25 Replies to “Reader Tips”

  1. Paul in Calgary, I recall seeing this report on television – CTV or Global. Don’t recall any mention of his being Muslim. Would be interesting, perhaps, to track the proceeds.

  2. AGW RIP.
    “There is currently no money in the fund.”
    …-
    “Solar Impulse 2 grounded in Hawaii: ‘Irreversible’ battery damage sustained during Pacific flight may mean the plane will miss the window for its Atlantic leg”
    “The Solar Impulse 2 suffered ‘irreversible’ damage to its batteries during its five-day flight from Japan to Hawaii
    Parts now need to be repaired and replaced, which could take ‘several weeks to work through’
    It is the trip’s latest delay and it may also cause the plane to miss its weather window to cross the Atlantic
    This could mean the round-the-world mission would be grounded in New York until at least Spring next year”
    http://www.dailymail.co.uk/sciencetech/article-3159160/Solar-Impulse-2-grounded-Hawaii-Irreversible-battery-damage-sustained-Pacific-flight-mean-plane-miss-window-Atlantic-leg.html
    …-
    “Shell to pay into carbon capture safety fund, but critics worry price is too low”
    “The PC government committed $1.3 billion over 15 years to two carbon capture ventures:”.
    “Once a project stops operations, the company needs to prove to government the site has been closed properly and the carbon dioxide is behaving in a predictable way within the storage formation,”.
    http://www.canada.com/business/Shell+start+paying+into+fund+protect+Albertans+from+risk+carbon/11210307/story.html

  3. The spin-doctor version: A John Deere can’t wheelie like an Allis-Chalmers.

  4. Does anyone else think the Pope should stick to his calling, stay out of the politics of the environMENTAL movement and politics in general?
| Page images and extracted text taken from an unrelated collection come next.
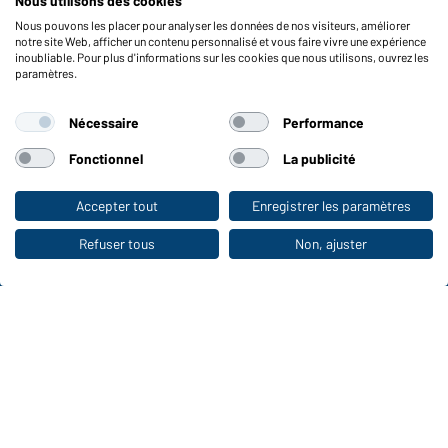
Nous utilisons des cookies
Vérifier le stock
Nous pouvons les placer pour analyser les données de nos visiteurs, améliorer
Reporting system according to whistleblower protection act
notre site Web, afficher un contenu personnalisé et vous faire vivre une expérience
inoubliable. Pour plus d'informations sur les cookies que nous utilisons, ouvrez les
Fonctions et entretien
paramètres.
Caractéristiques du produit
Nécessaire
Performance
Conseils d'entretien
Tailles
Fonctionnel
La publicité
Couleurs
Accepter tout
Enregistrer les paramètres
Vers la boutique pour particuliers
WORKWEAR COLLECTION
Refuser tous
Non, ajuster
Le choix idéal pour les professionnels :
découvrir la collection !
CORPORATE WORKWEAR
Grande présentation pour les entreprises :
Découvrir le catalogue !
  5. Crude By Rails, Fred W. Frailey, Trains Magazine special Edition
    Rail versus pipeline. The author writes that on the face of it pipes are a slam dunk. He adds not so. Pipeline oil needs a diluent added to make crude flow, 72 percent bitumen, 28 percent diluent. Ordinary tank cars need the same, but coil steam heated tankers need 83 percent bitumen, 17 percent diluent.
    The cost breakdown of pipeline versus tank car by Randy Meyer, vice president of business development and logistics for Altex Energy. The cost of piplining from Fort McMurray, Alta to the Gulf Coast at $24.79 to $29 a barrel, versus $22.41 for unit trains of raw bitumen.
    Another analysis talked about in the article by a different information and consulting company published in 2013 gives more detailed but similar results.
    This article adds another dimension to the debate, and this aspect of the debate is never talked about in the MSM. Only the emotional political aspect is talked about. Warren buffet knew what he was doing when he invested in BNSF.

  6. Newt Gingrich is in!
    Another straight talker.
    I predicted he’d enter the race when he took the gig at CNN. That said, I don’t see a path to the nomination for him, as I can’t see how he can get in the debate.
    He missed his chance; unfortunatly for us.

  7. Victims of Communism Memorial:
    “Memorial gets funding boost from former communist countries”
    “Last week, the government of the Czech Republic quietly decided it would give 400,000 Czech crowns — a little more than $20,000 — to Tribute to Liberty, the charity seeking to have the monument built. Earlier this year, the government of Latvia donated 10,000 euros, or roughly $14,000, to the charity.”
    http://ottawacitizen.com/news/local-news/victims-of-communism-memorial-gets-funding-boost-from-two-eastern-european-governments

  8. Big-time theft of *fingerprints.*
    “July 14, 2015 The Office of Personnel Management announced last week that the personal data for 21.5 million people had been stolen. But for national security professionals and cybersecurity experts, the more troubling issue is the theft of 1.1 million fingerprints.
    Much of their concern rests with the permanent nature of fingerprints and the uncertainty about just how the hackers intend to use them. Unlike a Social Security number, address, or password, fingerprints cannot be changed—once they are hacked, they’re hacked for good. And government officials have less understanding about what adversaries could do or want to do with fingerprints, a knowledge gap that undergirds just how frightening many view the mass lifting of them from OPM.
    ‘It’s probably the biggest counterintelligence threat in my lifetime,’ said Jim Penrose, former chief of the Operational Discovery Center at the National Security Agency and now an executive vice president at the cybersecurity company Darktrace. ‘There’s no situation we’ve had like this before, the compromise of our fingerprints. And it doesn’t have any easy remedy or fix in the world of intelligence.’ ”
    http://www.nationaljournal.com/tech/opm-hack-fingerprints-china-20150714

  9. It is not surprising that progressives are opposed to the Victims of Communism Memorial. Same ideology.